Our editor, Laura Hughes, discusses the clinical trial processes for drugs and devices.
Getting a medical device to market is a time-consuming and challenging task. Following classification of the device, a Notified Body (NB) of any European state examines the application to ensure compliance with European regulations and awards the CE mark for the device to be marketed within Europe where possible.
However, gender bias often exists within clinical trials according to a scientific article published within the Pharmacy Practice journal. In fact, the National Women’s Health Network (NWHN), a consumer activists group, has long advocated for the greater participation of women and other key groups in clinical trials for all drugs and devices – particularly those which are to be marketed and used predominantly by women.
Previously women were excluded from clinical trials for reasons such as hormone fluctuations due to menstruation, as well as fears of including women who may become pregnant during clinical trials. However, we now know that the cells of men and women are very different and therefore reactions may differ for a drug or device within each gender.
In fact, it was only as recently as 1993 that the National Institute of Health (NIH) Revitalization Act was implemented. This regulation meant that women and minorities must be included in any clinical research funded by the NIH. However, trials run by drug companies did not have to follow this regulation. Shortly after this, in 1998, the Food and Drug Administration (FDA) brought out a regulation stating that new drug applications must present safety and efficacy data by sex, and the demographics of participants in clinical trials must be included in innovative new annual drug reports.

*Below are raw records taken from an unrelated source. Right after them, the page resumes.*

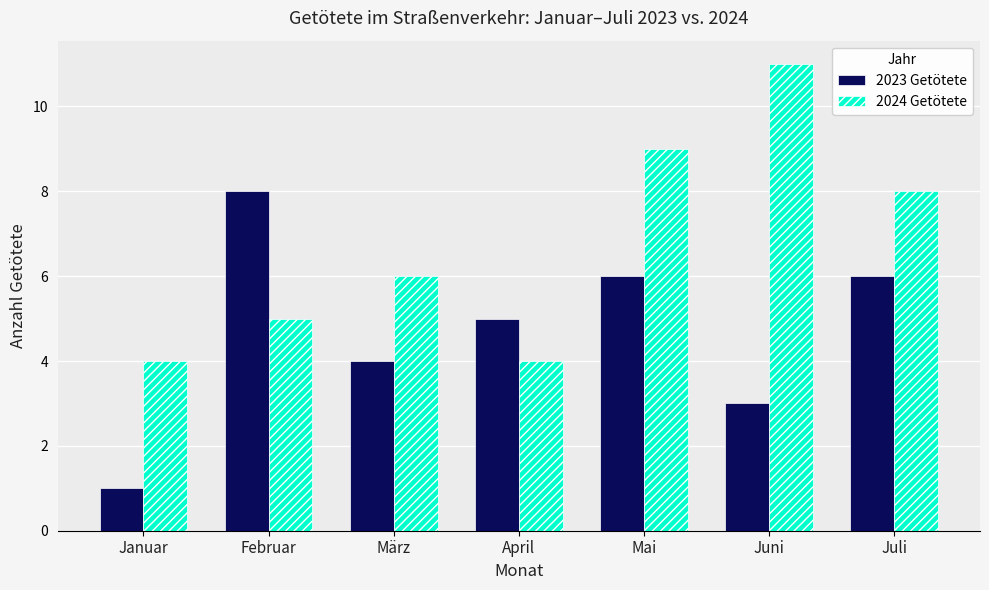

What is the sum of the 2024 Getötete values at Januar and Februar?

9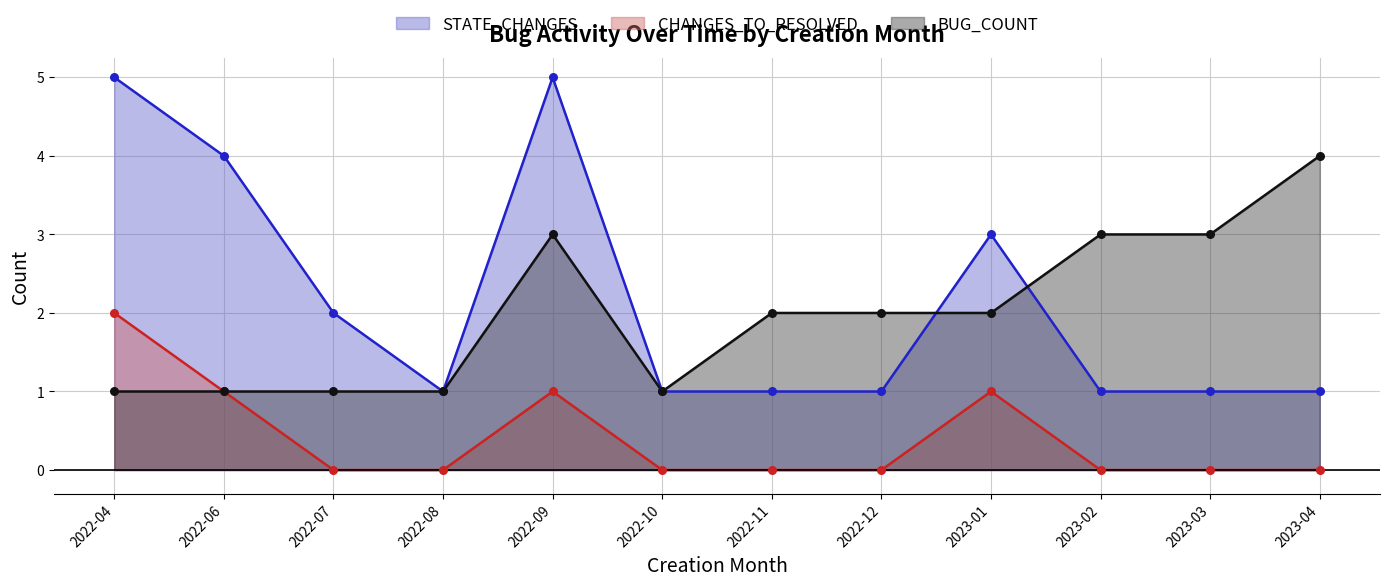

What is the total value across all series at 2023-03?

4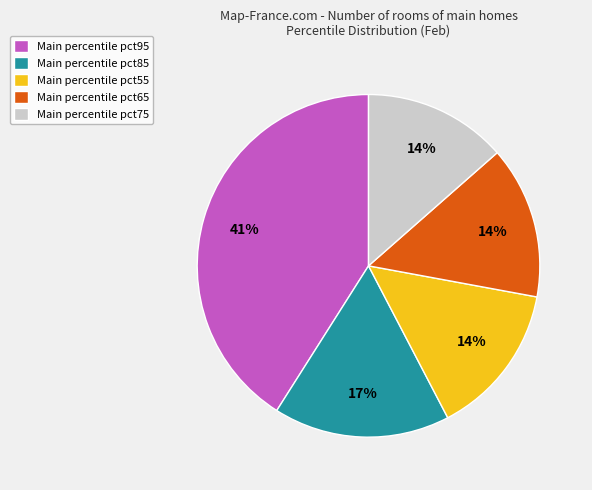

How many segments does this pie chart have?

5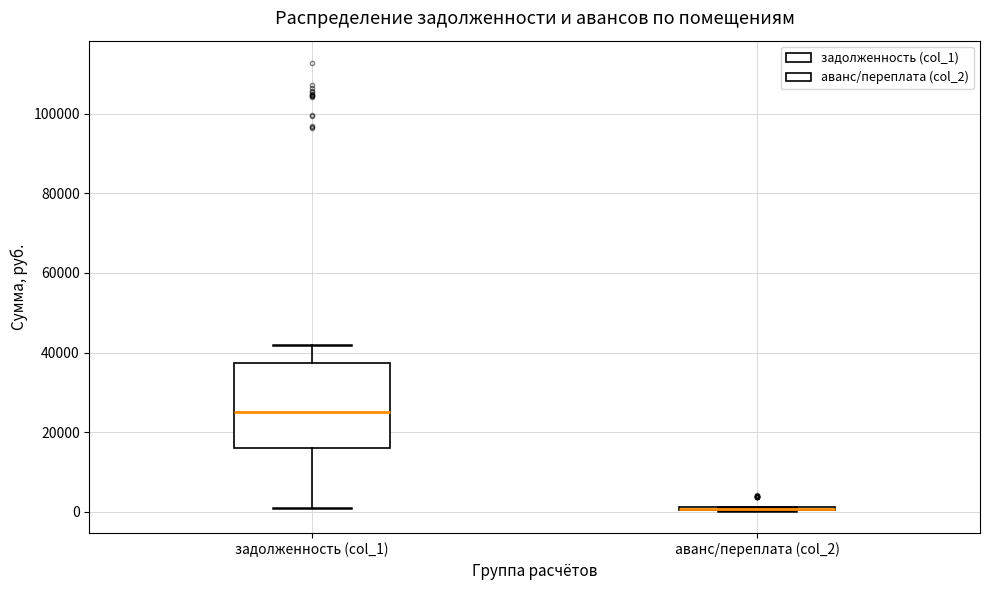

Reading left to right, transcribe this box plot: for each box, give where its median line is, the range the box spans, and where its two whiskers end, as read against the y-axis. The values are not printed on the chart, so give them approximately, as read against the axis.

задолженность (col_1): median 26000, box 16000 to 38000, whiskers 0 to 42000
аванс/переплата (col_2): box collapsed to a line at 0, whiskers 0 to 2000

With claims that in a study testing for female Viagra, 23 out of 25 participants were men, it is probably no surprise that many drugs have been withdrawn from the market after finding out that they are more harmful to women than men. We need to look as far back as animal research, where male animals are often used instead of female animals for testing drugs and devices.

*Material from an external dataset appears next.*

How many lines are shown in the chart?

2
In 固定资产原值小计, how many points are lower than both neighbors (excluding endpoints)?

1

In terms of medical devices, the 510(k) clearance programme in the USA allows devices to get to market quicker – something that may not always be seen as an advantage e.g. in the case of the transvaginal mesh implants. In 2018 in the UK, the NHS announced the Accelerated Access Collaborative – a scheme to speed up the approval of five drugs or devices each year. However, it is important to note that although this speeds up NHS approval, it does not impact the standard regulatory approval times of drugs and devices.
A recent report by digital health company, Antidote, included results of findings from a survey of 4,000 patients and caregivers about their attitudes to clinical research. A key finding was that there is a real difference in the motivation between people of different races, regardless of their condition when choosing to volunteer for clinical research. As described above with the female gender, there is a clear misrepresentation of different races within clinical research. A paper published in the Journal of the National Medical Association highlighted the importance of this, as research has shown that there are significant differences among racial and ethnic groups in the metabolism, clinical effectiveness and side effect profiles of drugs.
Although I believe we have come a long way, there is still a huge amount more to be done for clinical trial participants to be considered a true representative of our population. Raising awareness through talking out about the issue is the best way for those who have the opportunity to change this to take notice. After all, a more equal representation of clinical trial participants, will hopefully ensure a safer drug or device for everyone, and not just those who make up the majority of clinical trial subjects.